Ortaya çıkan fotoğrafa, Rusya’nın geçmişte Kafkas halklarına yönelik gerçekleştirdiği zulümlerine karşılık bir “günah çıkarma” şeklinde tanımlayan kesim, olumlu bir gelişme olarak algılamış, olayların bir parça durulmasıyla “K.Kafkasya’nın Rusya’nın vazgeçilmez müdahale alanı” olduğu gerçeğini hatırlayan Abhaz halkı ve diasporasının önemli bir bölümü ise, “Rusya endişesini” tekrar yaşamaya başlamıştır.
Evet, hem Abhazya hem de G.Osetya, Rusya sayesinde aç gözlü Gürcistan’ın işgal tehdidini bertaraf etmiş olabilir. Ancak bu durum, iki halkın bundan sonraki asıl savaşın daha çetin/zorlu olacağı gerçeğini değiştirmez. Zira Rusya’nın “ezici” himayesi/kontrolü karşısında bağımsızlıklarını nasıl koruyacağını ne Abhazya ne de G.Osetya bilmiyor.
Abhaz halkı, 20’nci yüzyıla kadar Ruslardan çektiğinin fazlasını geçen yüzyılda Gürcistan’dan çekti, ancak unutmamak gerekir ki, 1864’te Rusların dayatmasıyla yaşanan büyük göçle Abhazların boşalttıkları yerlere, Ruslar tarafından Gürcüler yerleştirildi. Bu durumu “Ruslarla Gürcüler o zaman müttefiktiler” şeklinde açıklayamazsınız. İttifaklar karşılıklı menfaatlere dayalı olarak kurulurlar. Geçmişte Rusya ile ittifak halinde olan Gürcistan, bugün de ABD’nin bölgedeki en önemli partneridir. Egemenlik konusunda birinin diğerine ikame edilmesi de büyük yanlıştır. Ayrıca, geçmişte Kırım Hanlığının baskısı nedeniyle Çerkes prenslerine yardıma koşan Rusya’nın, o gün bugündür Kafkasya’da bulunduğu unutulmamalıdır.
Kafkasya’da, stratejik coğrafi özellikleri nedeniyle egemenlerin hegemonya mücadelesi devam edecektir.
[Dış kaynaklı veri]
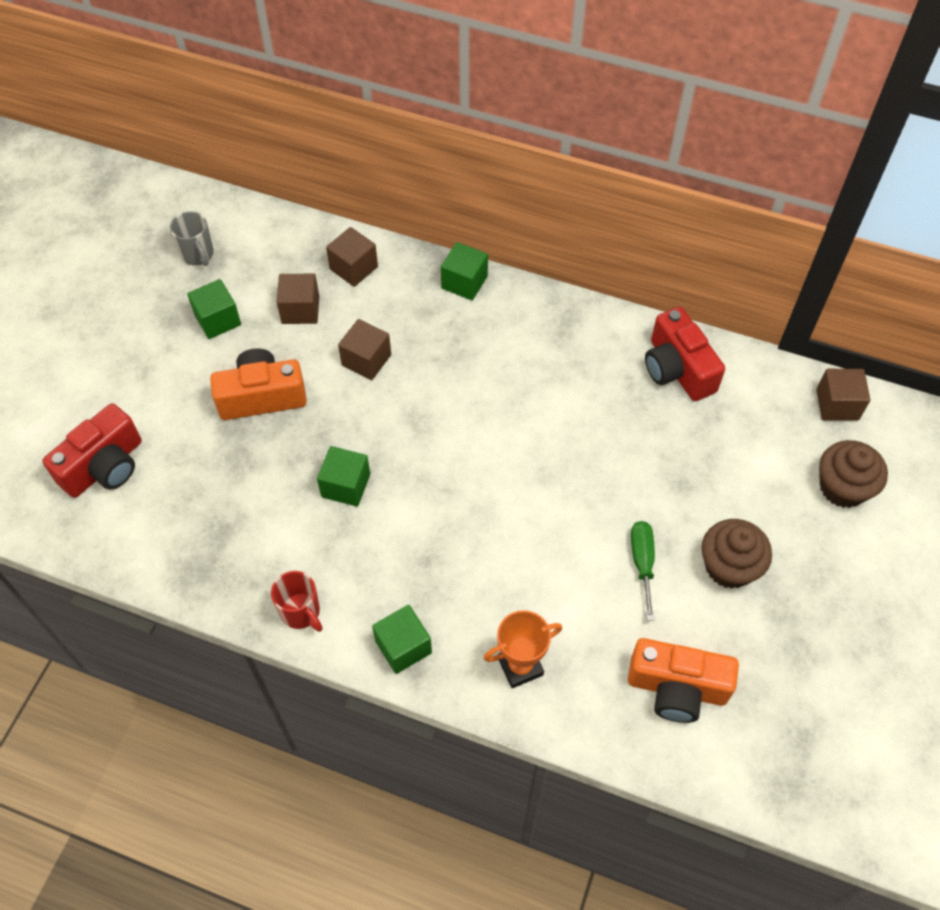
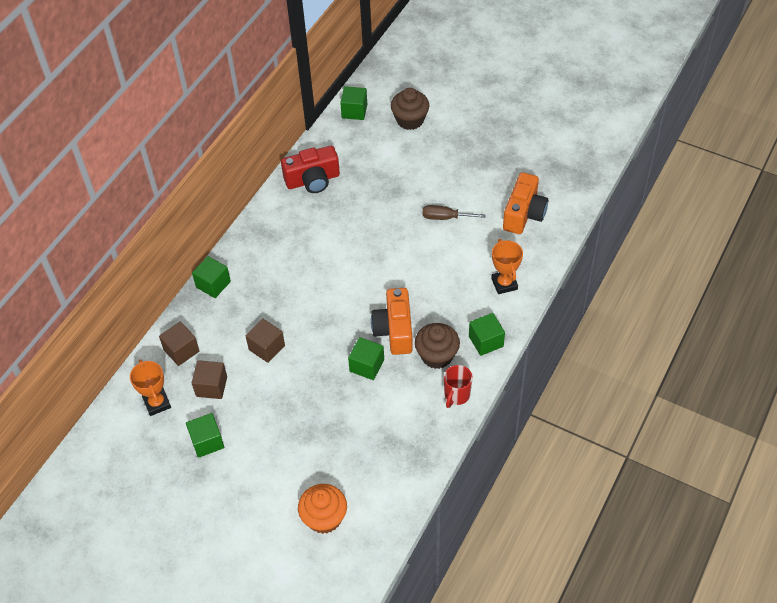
camera: 80 degrees left, 5 degrees down
red camera [42,403,142,498] -> orange cupcake [298,484,347,534]
grey mug [170,211,214,266] -> none
orange camera [210,348,307,420] -> orange camera moved to [371,288,413,355]
red mug [271,571,323,632] -> red mug turned 150 degrees clockwise [444,365,473,408]
green screwdriver [631,521,655,621] -> brown screwdriver [422,205,486,220]
brown cupcake [702,519,772,589] -> brown cupcake moved to [415,323,460,369]
brown cube [816,369,870,420] -> green cube [340,86,367,120]
none -> orange trophy [130,359,171,416]

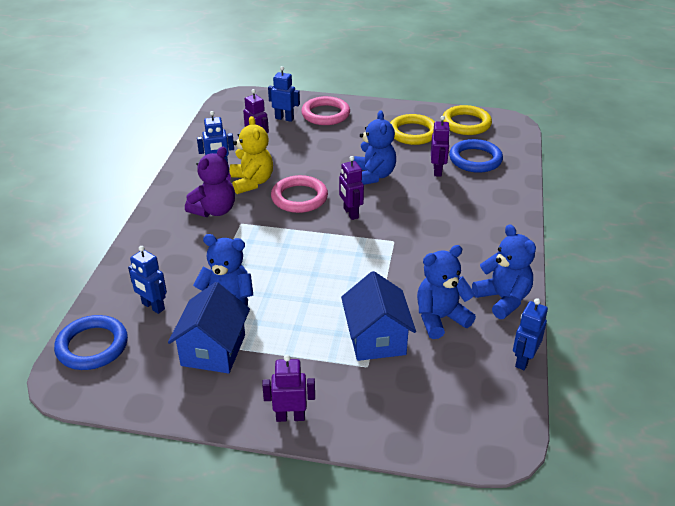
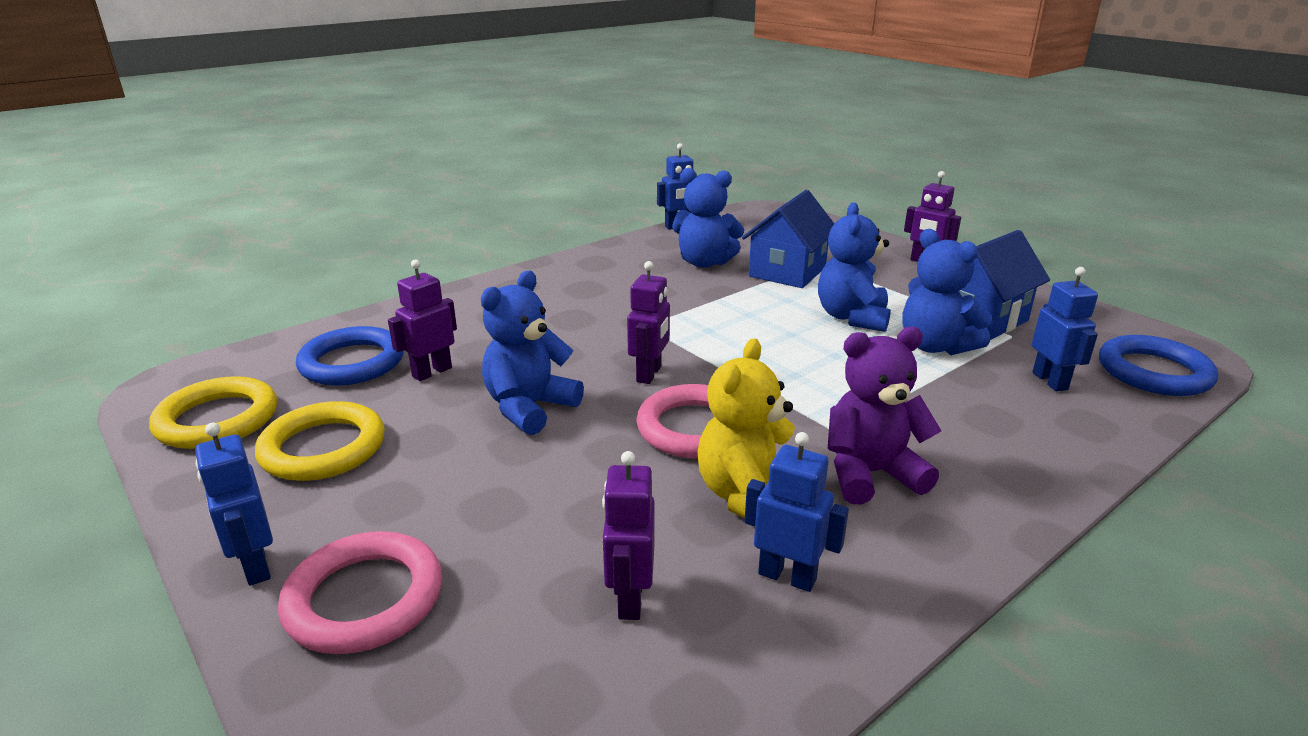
camera: 140 degrees left, 10 degrees down
blue robot [268,66,300,122] -> blue robot moved to [195,423,273,586]
blue teddy bear [472,224,536,319] -> blue teddy bear moved to [818,202,891,332]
Bu nedenle Kafkasya halkları, emperyal güçler arasındaki menfaat çatışmalarına taraf olmamalı ve geleceklerini bu güçlere bağlamamalıdır.
Yapılması gereken yegâne şey, birlikte yaşamayı sürdürecek kardeş bölge halklarının, Kafkasya’da oynanan kumarı artık görmesi, iş işten geçmeden birbirlerini anlamaya ve sadece bugün değil, bölge üzerinde geçmişte oynanan oyunları da iyi tahlil ederek, bölgenin geleceği için ortak bir plan ve platform etrafında birleşmeleridir.